Choosing a Variant¶
This page provides a decision guide to help you pick the right algorithm variant for your use case. If you do not want to make that choice manually, use AutoRank and let rapid_textrank run and fuse the full eligible keyword ensemble for the document.
Decision Flowchart¶
flowchart TD
A[Start] --> B{Do you have\nfocus terms?}
B -->|Yes| C{Per-word weights\nor term list?}
C -->|Term list| D[BiasedTextRank]
C -->|Per-word weights| E[TopicalPageRank]
B -->|No| F{Document type?}
F -->|Short / structured\n title+abstract, news| G[PositionRank]
F -->|Long / multi-topic| H{Need diversity\nacross topics?}
F -->|General| I[BaseTextRank]
H -->|Yes, coarse topics| J[TopicRank]
H -->|Yes, fine-grained| K[MultipartiteRank]

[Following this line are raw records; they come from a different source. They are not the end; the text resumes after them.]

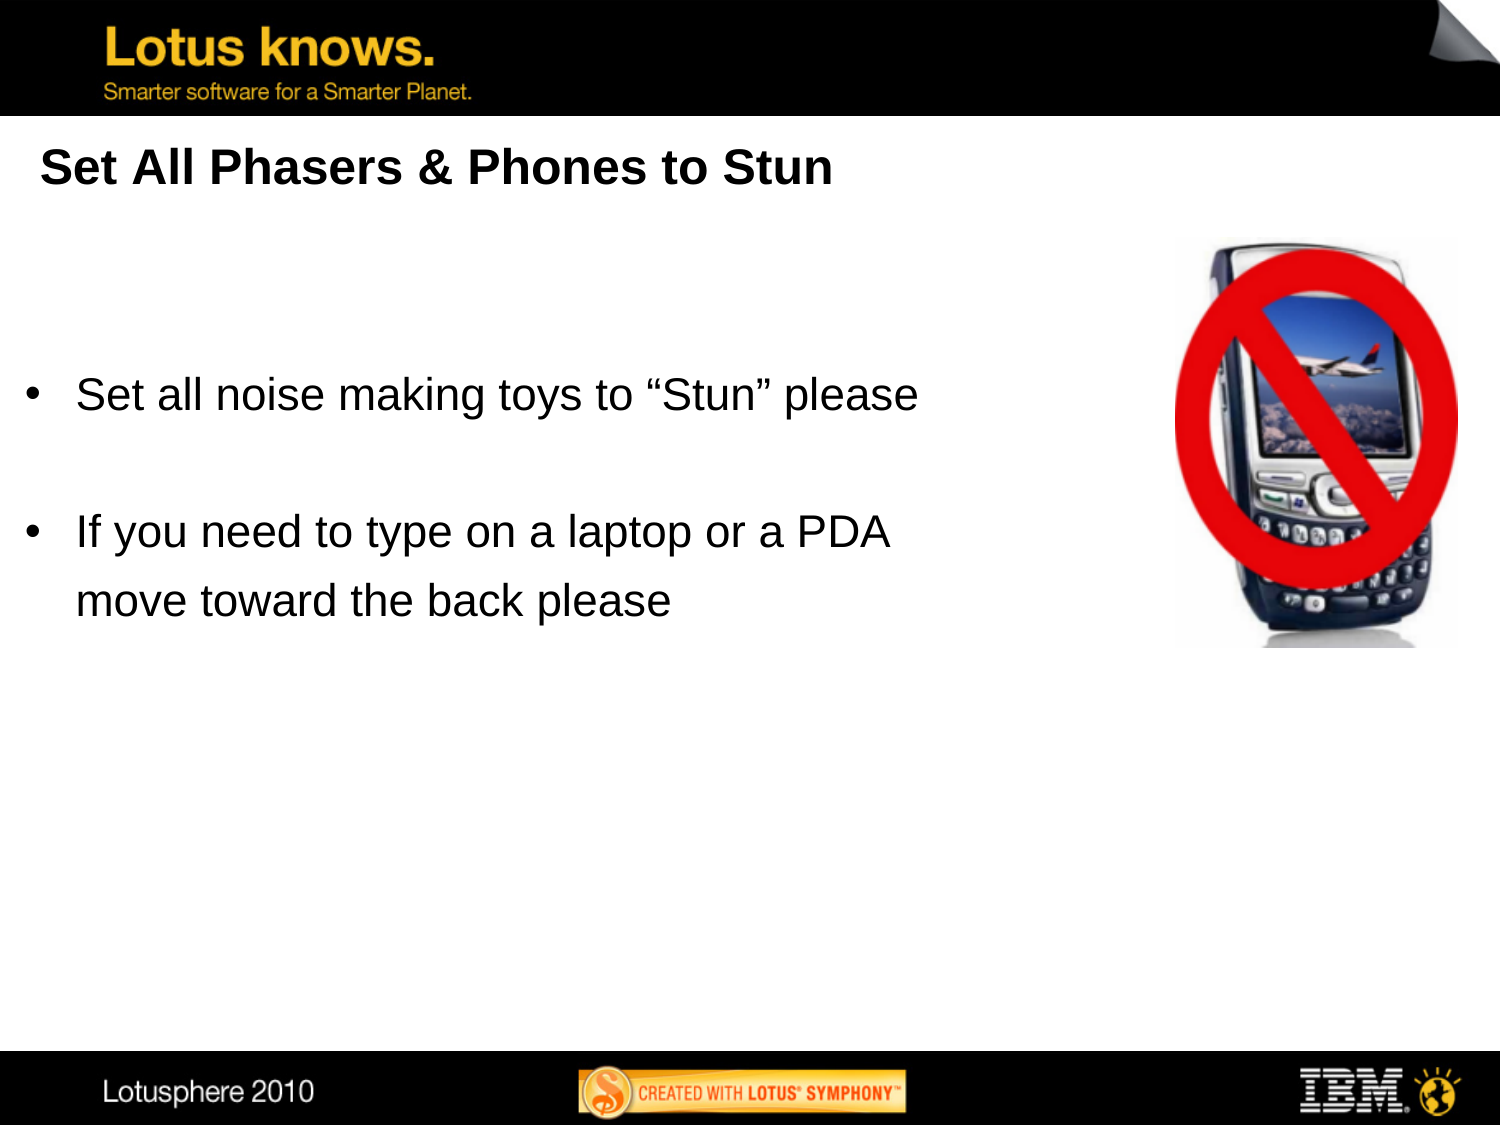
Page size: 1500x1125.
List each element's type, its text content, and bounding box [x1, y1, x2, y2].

list Set all noise making toys to “Stun” please If you need to type on a laptop or a PDA move toward the back please [24, 224, 1488, 1026]
picture [1175, 237, 1458, 648]
title Set All Phasers & Phones to Stun [24, 117, 1476, 221]
picture [0, 0, 1500, 114]
picture [0, 1053, 1500, 1125]
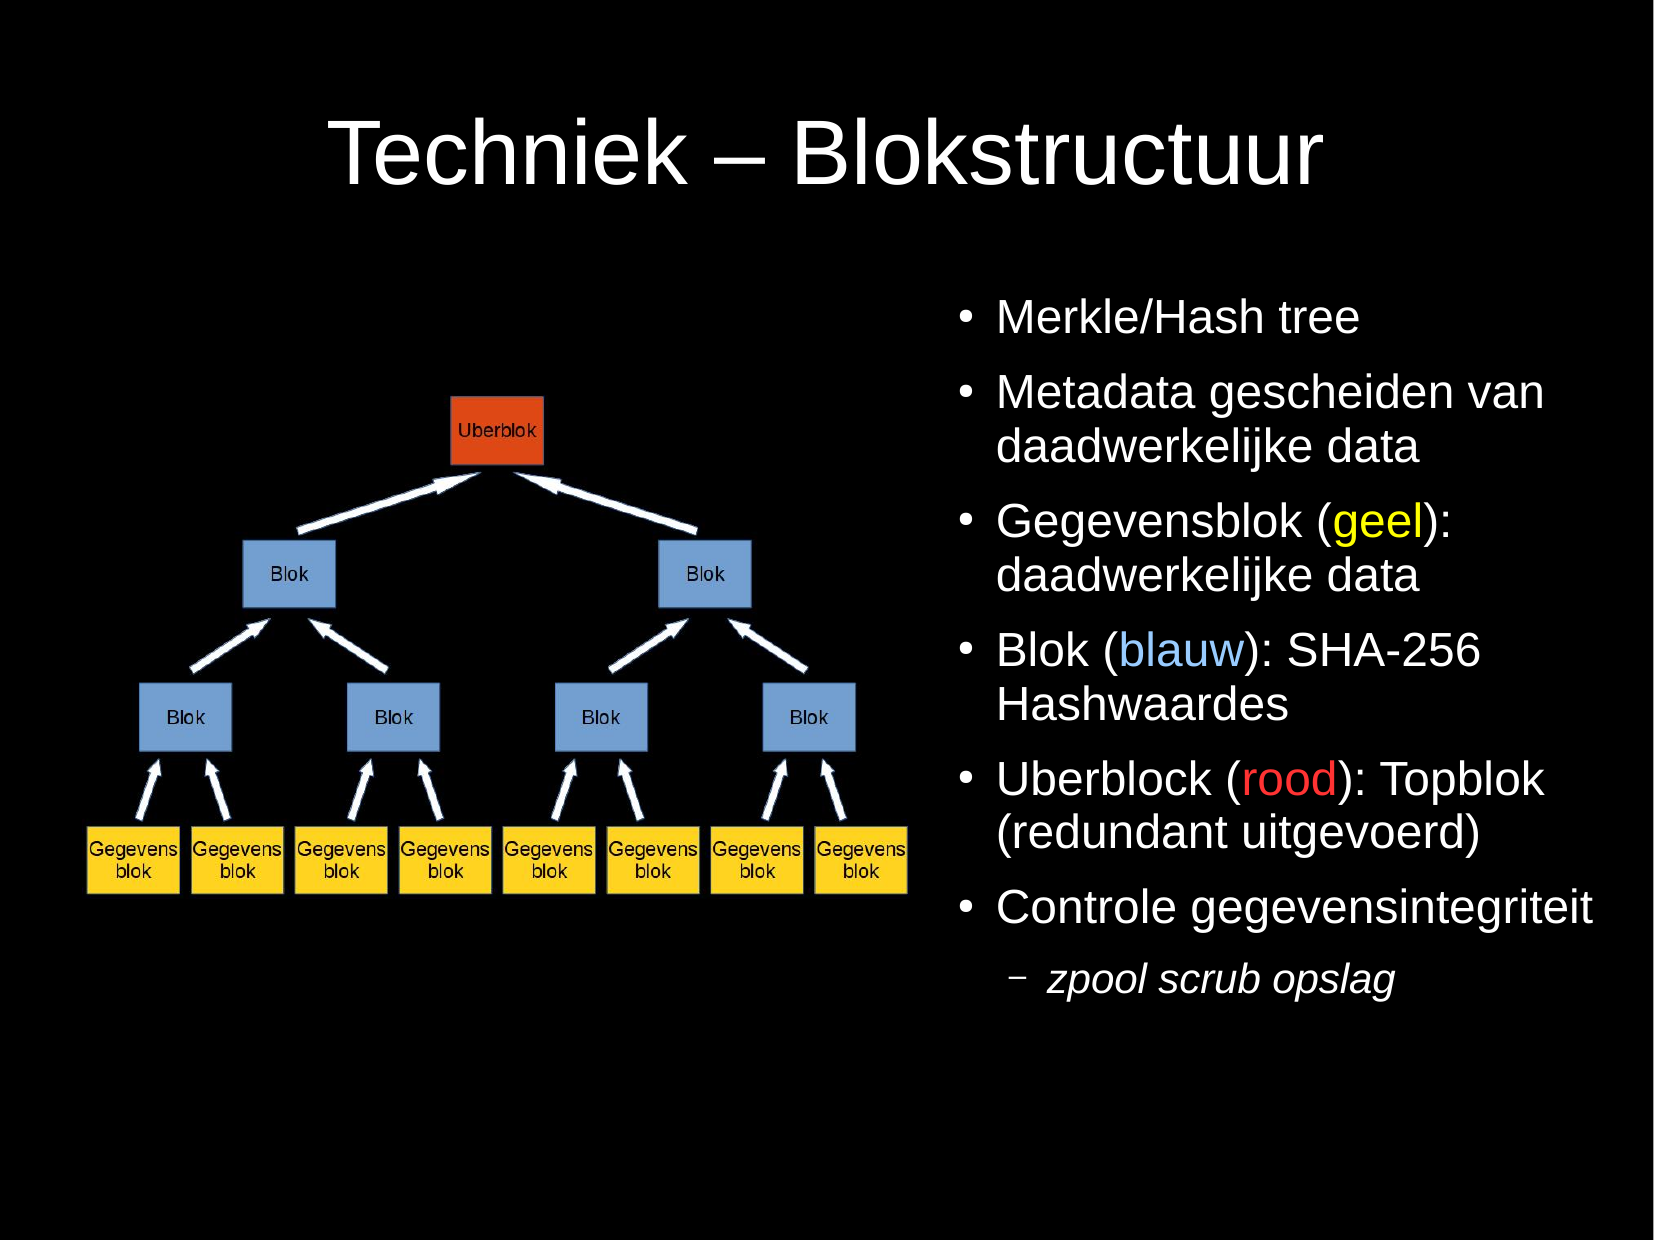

H -->|No| L[SingleRank] Scenario Table¶
| Scenario | Recommended Variant | Why |
|---|---|---|
| Blog post keywords | BaseTextRank | General-purpose, no extra config needed |
| Academic paper abstract | PositionRank | Key terms appear early |
| Security audit extraction | BiasedTextRank | Steer toward specific domains |
| LDA-guided extraction | TopicalPageRank | Data-driven per-word weights |
| Multi-section report | TopicRank or MultipartiteRank | Ensure coverage across topics |
| Long technical document | SingleRank | Cross-sentence windowing captures more co-occurrences |
When in Doubt¶
Start with AutoRank when you want the best default behavior without tuning. Start with BaseTextRank when you want a simple baseline or you specifically want one standalone algorithm. Once you see how a single variant performs on your data, you can switch to a more specialized extractor:
- If important keywords are being missed because they appear only in later sections, try SingleRank (weighted edges and cross-sentence windowing help).
- If results are too generic and you know which domain you care about, try BiasedTextRank with a focus vocabulary.
- If the keyword list is dominated by a single theme in a multi-topic document, try TopicRank or MultipartiteRank to promote diversity.
- If you have numeric word-importance scores from a topic model or other source, try TopicalPageRank.
- If your documents are short and structured (abstracts, news leads), try PositionRank to leverage the early-position signal.